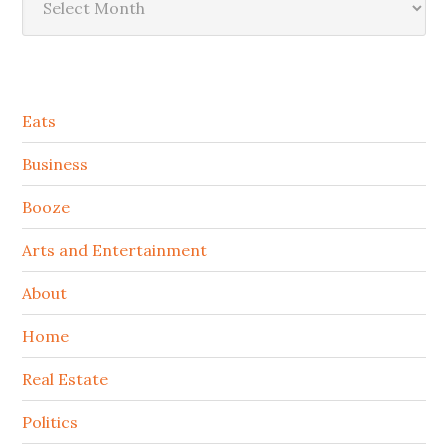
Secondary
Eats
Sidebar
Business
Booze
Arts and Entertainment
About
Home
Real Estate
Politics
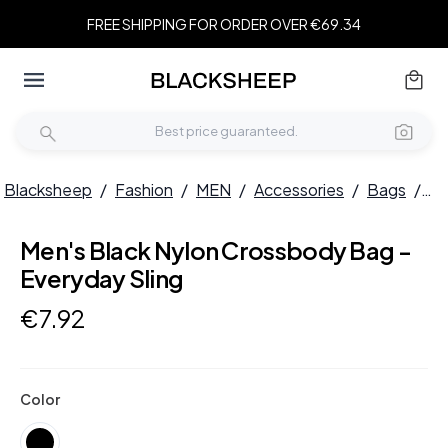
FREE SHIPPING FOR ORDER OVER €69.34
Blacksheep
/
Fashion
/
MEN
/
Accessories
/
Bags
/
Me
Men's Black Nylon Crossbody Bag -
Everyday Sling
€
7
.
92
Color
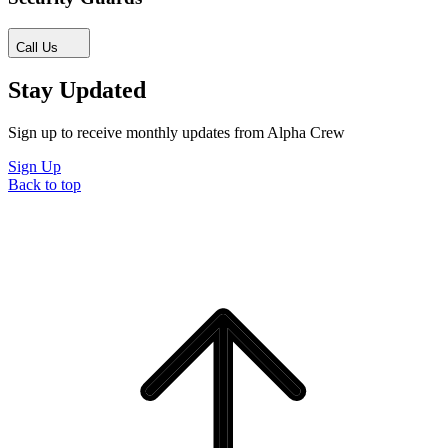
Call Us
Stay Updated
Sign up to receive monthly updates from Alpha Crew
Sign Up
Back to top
...
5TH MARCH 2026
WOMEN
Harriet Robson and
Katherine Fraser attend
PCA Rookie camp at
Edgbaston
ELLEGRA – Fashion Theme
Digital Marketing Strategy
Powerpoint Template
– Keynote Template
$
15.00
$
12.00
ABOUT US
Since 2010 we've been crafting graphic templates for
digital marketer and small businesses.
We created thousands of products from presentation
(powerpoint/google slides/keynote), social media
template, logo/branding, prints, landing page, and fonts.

** Description of the task **
Find every row above that contains the string "Sign", and copy each of those rows in full.

** Response **
Sign up to receive monthly updates from Alpha Crew
Sign Up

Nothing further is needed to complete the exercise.